Yeah, the game would be perfect if it weren't for the mood-swinging difficulty. For the most part, the game just about right... then, it hits points like the above screenshot. In this part, you are just about to leave the area - your helicopter waiting and nagging you "This way, Quick!" so often that you'll likely shout "I'm coming already!" out of frustration. Then you get there, and Mr. Red Suit shoots your copter with a rocket and sends ten tons of jet-packed haz-mat acrobats at you. As many times as I played this game, I NEVER figured out how to do this without getting shot to pieces. They just throw way too many of them at you at once. I also hated how the Blue Doors' Roulette would never have what you needed late in the game. Got full health? Here's some health! Need some health? Here's some bombs! Why can't they at least have one of every type of item, so I at least have a CHANCE of getting what I need?

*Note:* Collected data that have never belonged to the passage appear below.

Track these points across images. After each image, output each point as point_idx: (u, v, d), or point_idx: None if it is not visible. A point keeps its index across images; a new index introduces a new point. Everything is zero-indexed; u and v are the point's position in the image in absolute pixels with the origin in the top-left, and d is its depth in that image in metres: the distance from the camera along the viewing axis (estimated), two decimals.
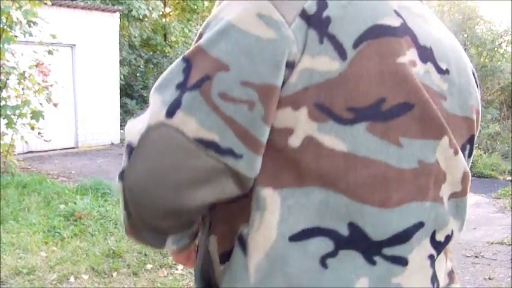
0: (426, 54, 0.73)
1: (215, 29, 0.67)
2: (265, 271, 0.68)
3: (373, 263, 0.69)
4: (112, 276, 3.56)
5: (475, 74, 0.86)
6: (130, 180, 0.67)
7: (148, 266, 3.72)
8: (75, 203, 5.00)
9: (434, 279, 0.76)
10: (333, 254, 0.67)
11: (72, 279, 3.47)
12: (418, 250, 0.72)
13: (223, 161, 0.65)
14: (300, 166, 0.67)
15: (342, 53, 0.65)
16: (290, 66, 0.65)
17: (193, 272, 3.00)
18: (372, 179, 0.67)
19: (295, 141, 0.66)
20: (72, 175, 7.23)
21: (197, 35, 0.71)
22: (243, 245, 0.70)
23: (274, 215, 0.68)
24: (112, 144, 10.69)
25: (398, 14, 0.71)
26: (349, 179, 0.66)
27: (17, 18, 6.00)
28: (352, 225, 0.67)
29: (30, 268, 3.57)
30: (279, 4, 0.66)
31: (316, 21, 0.66)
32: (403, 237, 0.70)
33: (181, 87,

Also, I found the characters to be a bit unbalanced. I tried playing as Jad - I really did. Yet, I see absolutely no reason to choose him. Sure, he can take damage, but he moves so slow that your going to be taking damage that you could have more easily avoided playing as Kart or Edie. Then, Edie seems to be by far the best character in the game: Not only does she have the fastest gun in the game, she also has the best bomb in the game. With one bomb, she can scorch an area for about 5 seconds. Place it in from of a popular door, and you'll rack up the points when enemies walk out that door. Throw it in an elevator, and then have it burn all the enemies to death who use it. Many of the situations I found extremely hard were made much more bearable by simply making liberal use of Edie's firebombs - simply cover any area that enemies might spawn from with firebombs and wait.
Last little nitpicks I have are with the points and the ending. What was the point of points in this game? I expected after reaching a certain amount, I'd get an extra life, but that never happened! And as many times as I lost my last credit right at the very end of the last mission, I could have used that extra life.
Then, the ending itself (Oh noes! Spoilers! Who cares, really?)... nothing? Alright, at the end, you confront the man in red as he is about to launch a nuke with a countdown sequence playing. Well, after finally beating him and taking out the nuke controls... the nuke launches anyway, the screen goes red, and then we get the end credits. Did my character fail? Is this a bad end? What's going on? Then, after sitting through the credits... it just gives me a message to the effect of "Good job! We look forward to working with you again!" or something, gives me the name entry, and then I unlock OLD GAME. (The original Elevator Action.)
Seriously, THAT'S IT? You at least gave me a neat little drawing every time I complete a mission - I complete the entire game and I get nothing? I at least expect something on par with one of those cheesy Street Fighter II endings.
All in all, though, this game is a huge amount of fun with a lot of hard work put into it. The Saturn version is the definitive, arcade-perfect version, but it's also kinda pricey for a retro game. Mine cost about $40. More frugal gamers can just pay $5 for a used copy of Taito Legends 2 on the PS2 (also came out for the PC and European Xbox) - however, I've heard the emulation is a bit hokey with a bit of slowdown concerns, some of the music tracks were changed to less inspiring tunes, plus some weapons were nerfed for whatever reason.
RetroGrade: B. The great characters, great animation and just flat-out fun gameplay make it a must have for any arcade lover, but the haywire difficulty and character imbalance keep it from being perfect.